* Directions for this task *
Return the listing below verbatim. Pictures do not belong in the copy.

* Source material *
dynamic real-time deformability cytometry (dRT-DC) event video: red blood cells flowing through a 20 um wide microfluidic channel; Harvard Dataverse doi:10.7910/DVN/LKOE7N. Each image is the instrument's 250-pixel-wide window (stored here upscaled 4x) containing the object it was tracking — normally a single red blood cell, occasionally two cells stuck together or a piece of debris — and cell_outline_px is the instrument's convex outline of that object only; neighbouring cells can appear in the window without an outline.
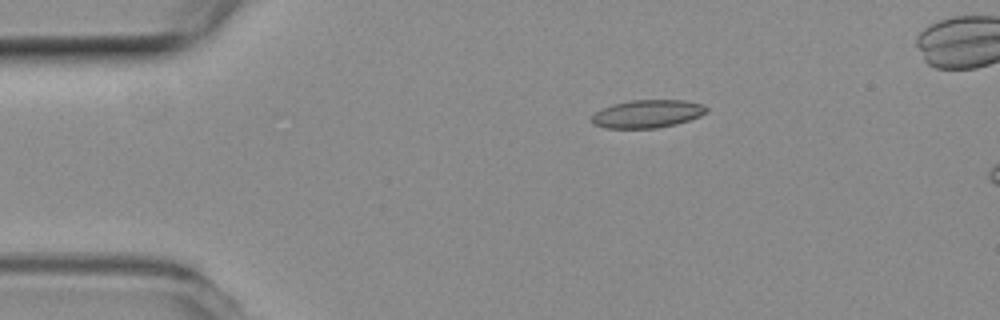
{"species": "common noctule bat (a hibernating species)", "species_latin": "Nyctalus noctula", "temperature_condition": "room temperature", "stored_images_in_passage": 5, "camera_frame_rate_fps": 3000, "um_per_image_px": 0.085, "animal": {"sex": "female", "body_mass_g": 19.3, "forearm_length_mm": 54.1}, "frame": {"image": 1, "passage_image": 3, "time_ms": 0.667, "image_size_px": [1000, 320], "cell_outline_px": [[708, 112], [700, 116], [676, 124], [656, 128], [604, 128], [592, 124], [592, 116], [596, 112], [612, 104], [632, 100], [684, 100], [704, 104], [708, 108]], "centroid_in_image_um": [55.05, 9.67], "position_along_channel_um": 29.9, "area_um2": 18.73}}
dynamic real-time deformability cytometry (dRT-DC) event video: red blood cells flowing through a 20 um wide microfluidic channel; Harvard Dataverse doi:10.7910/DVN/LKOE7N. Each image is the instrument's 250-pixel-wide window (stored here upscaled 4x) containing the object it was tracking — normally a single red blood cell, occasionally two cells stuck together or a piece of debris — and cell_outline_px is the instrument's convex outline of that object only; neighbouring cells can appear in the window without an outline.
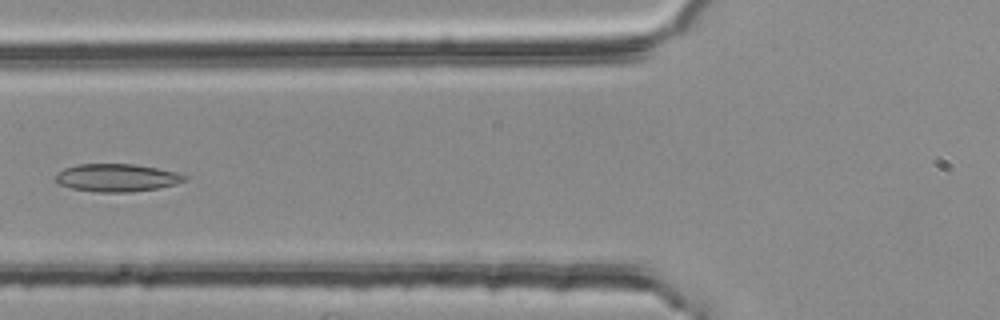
{"species": "common noctule bat (a hibernating species)", "species_latin": "Nyctalus noctula", "temperature_condition": "room temperature", "stored_images_in_passage": 5, "camera_frame_rate_fps": 3000, "um_per_image_px": 0.085, "animal": {"sex": "female", "body_mass_g": 25.1}, "frame": {"image": 1, "passage_image": 5, "time_ms": 1.333, "image_size_px": [1000, 320], "cell_outline_px": [[188, 180], [176, 184], [156, 188], [132, 192], [96, 192], [72, 188], [60, 184], [56, 180], [56, 172], [64, 168], [76, 164], [136, 164], [176, 172], [188, 176]], "centroid_in_image_um": [9.94, 15.1], "position_along_channel_um": 115.9, "area_um2": 20.92}}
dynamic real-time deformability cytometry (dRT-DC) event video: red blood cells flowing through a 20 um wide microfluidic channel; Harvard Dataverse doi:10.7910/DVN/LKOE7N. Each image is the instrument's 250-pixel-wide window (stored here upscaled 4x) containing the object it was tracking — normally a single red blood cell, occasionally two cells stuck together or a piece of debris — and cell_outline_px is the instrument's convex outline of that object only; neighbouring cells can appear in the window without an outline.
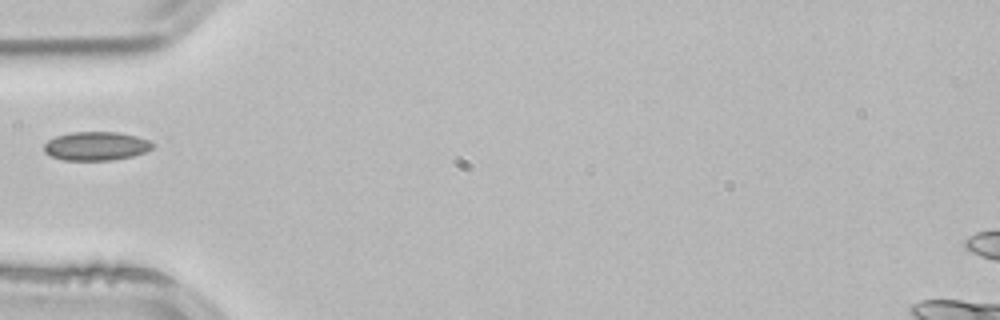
{"species": "common noctule bat (a hibernating species)", "species_latin": "Nyctalus noctula", "temperature_condition": "room temperature", "stored_images_in_passage": 1, "camera_frame_rate_fps": 3000, "um_per_image_px": 0.085, "animal": {"sex": "male", "body_mass_g": 21.5, "forearm_length_mm": 52.0}, "frame": {"image": 1, "passage_image": 1, "time_ms": 0.0, "image_size_px": [1000, 320], "cell_outline_px": [[152, 148], [144, 152], [132, 156], [112, 160], [64, 160], [52, 156], [44, 152], [44, 144], [48, 140], [56, 136], [72, 132], [116, 132], [136, 136], [148, 140], [152, 144]], "centroid_in_image_um": [8.14, 12.41], "position_along_channel_um": 76.9, "area_um2": 17.98}}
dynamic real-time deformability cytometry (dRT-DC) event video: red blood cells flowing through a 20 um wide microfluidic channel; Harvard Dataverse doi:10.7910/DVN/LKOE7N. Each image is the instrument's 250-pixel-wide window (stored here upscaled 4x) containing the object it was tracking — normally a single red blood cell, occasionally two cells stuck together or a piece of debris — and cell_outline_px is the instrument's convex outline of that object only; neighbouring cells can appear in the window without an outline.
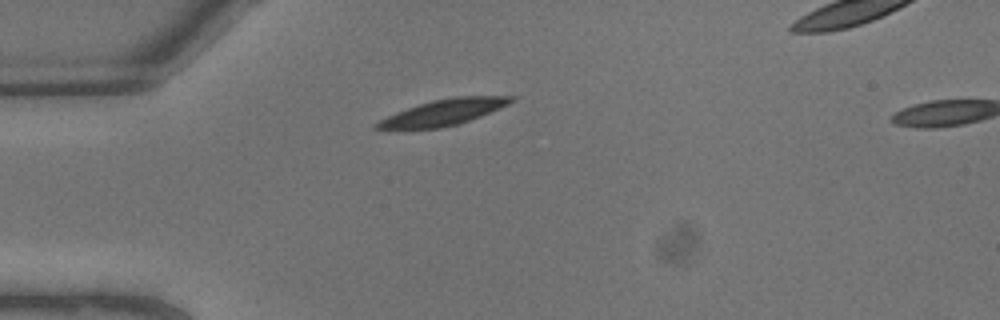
{"species": "common noctule bat (a hibernating species)", "species_latin": "Nyctalus noctula", "temperature_condition": "warm", "stored_images_in_passage": 3, "camera_frame_rate_fps": 3000, "um_per_image_px": 0.085, "animal": {"sex": "male", "body_mass_g": 13.3}, "frame": {"image": 1, "passage_image": 1, "time_ms": 0.0, "image_size_px": [1000, 320], "cell_outline_px": [[516, 100], [508, 104], [480, 116], [460, 124], [440, 128], [372, 128], [372, 124], [396, 112], [432, 100], [452, 96], [516, 96]], "centroid_in_image_um": [37.73, 9.53], "position_along_channel_um": 47.3, "area_um2": 20.0}}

* Task solution *
dynamic real-time deformability cytometry (dRT-DC) event video: red blood cells flowing through a 20 um wide microfluidic channel; Harvard Dataverse doi:10.7910/DVN/LKOE7N. Each image is the instrument's 250-pixel-wide window (stored here upscaled 4x) containing the object it was tracking — normally a single red blood cell, occasionally two cells stuck together or a piece of debris — and cell_outline_px is the instrument's convex outline of that object only; neighbouring cells can appear in the window without an outline.
{"species": "common noctule bat (a hibernating species)", "species_latin": "Nyctalus noctula", "temperature_condition": "room temperature", "stored_images_in_passage": 5, "camera_frame_rate_fps": 3000, "um_per_image_px": 0.085, "animal": {"sex": "female", "body_mass_g": 19.3, "forearm_length_mm": 54.1}, "frame": {"image": 1, "passage_image": 3, "time_ms": 0.667, "image_size_px": [1000, 320], "cell_outline_px": [[708, 112], [700, 116], [676, 124], [656, 128], [604, 128], [592, 124], [592, 116], [596, 112], [612, 104], [632, 100], [684, 100], [704, 104], [708, 108]], "centroid_in_image_um": [55.05, 9.67], "position_along_channel_um": 29.9, "area_um2": 18.73}}
dynamic real-time deformability cytometry (dRT-DC) event video: red blood cells flowing through a 20 um wide microfluidic channel; Harvard Dataverse doi:10.7910/DVN/LKOE7N. Each image is the instrument's 250-pixel-wide window (stored here upscaled 4x) containing the object it was tracking — normally a single red blood cell, occasionally two cells stuck together or a piece of debris — and cell_outline_px is the instrument's convex outline of that object only; neighbouring cells can appear in the window without an outline.
{"species": "common noctule bat (a hibernating species)", "species_latin": "Nyctalus noctula", "temperature_condition": "room temperature", "stored_images_in_passage": 5, "camera_frame_rate_fps": 3000, "um_per_image_px": 0.085, "animal": {"sex": "female", "body_mass_g": 25.1}, "frame": {"image": 1, "passage_image": 5, "time_ms": 1.333, "image_size_px": [1000, 320], "cell_outline_px": [[188, 180], [176, 184], [156, 188], [132, 192], [96, 192], [72, 188], [60, 184], [56, 180], [56, 172], [64, 168], [76, 164], [136, 164], [176, 172], [188, 176]], "centroid_in_image_um": [9.94, 15.1], "position_along_channel_um": 115.9, "area_um2": 20.92}}
dynamic real-time deformability cytometry (dRT-DC) event video: red blood cells flowing through a 20 um wide microfluidic channel; Harvard Dataverse doi:10.7910/DVN/LKOE7N. Each image is the instrument's 250-pixel-wide window (stored here upscaled 4x) containing the object it was tracking — normally a single red blood cell, occasionally two cells stuck together or a piece of debris — and cell_outline_px is the instrument's convex outline of that object only; neighbouring cells can appear in the window without an outline.
{"species": "common noctule bat (a hibernating species)", "species_latin": "Nyctalus noctula", "temperature_condition": "room temperature", "stored_images_in_passage": 1, "camera_frame_rate_fps": 3000, "um_per_image_px": 0.085, "animal": {"sex": "male", "body_mass_g": 21.5, "forearm_length_mm": 52.0}, "frame": {"image": 1, "passage_image": 1, "time_ms": 0.0, "image_size_px": [1000, 320], "cell_outline_px": [[152, 148], [144, 152], [132, 156], [112, 160], [64, 160], [52, 156], [44, 152], [44, 144], [48, 140], [56, 136], [72, 132], [116, 132], [136, 136], [148, 140], [152, 144]], "centroid_in_image_um": [8.14, 12.41], "position_along_channel_um": 76.9, "area_um2": 17.98}}
dynamic real-time deformability cytometry (dRT-DC) event video: red blood cells flowing through a 20 um wide microfluidic channel; Harvard Dataverse doi:10.7910/DVN/LKOE7N. Each image is the instrument's 250-pixel-wide window (stored here upscaled 4x) containing the object it was tracking — normally a single red blood cell, occasionally two cells stuck together or a piece of debris — and cell_outline_px is the instrument's convex outline of that object only; neighbouring cells can appear in the window without an outline.
{"species": "common noctule bat (a hibernating species)", "species_latin": "Nyctalus noctula", "temperature_condition": "warm", "stored_images_in_passage": 3, "camera_frame_rate_fps": 3000, "um_per_image_px": 0.085, "animal": {"sex": "male", "body_mass_g": 13.3}, "frame": {"image": 1, "passage_image": 1, "time_ms": 0.0, "image_size_px": [1000, 320], "cell_outline_px": [[516, 100], [508, 104], [480, 116], [460, 124], [440, 128], [372, 128], [372, 124], [396, 112], [432, 100], [452, 96], [516, 96]], "centroid_in_image_um": [37.73, 9.53], "position_along_channel_um": 47.3, "area_um2": 20.0}}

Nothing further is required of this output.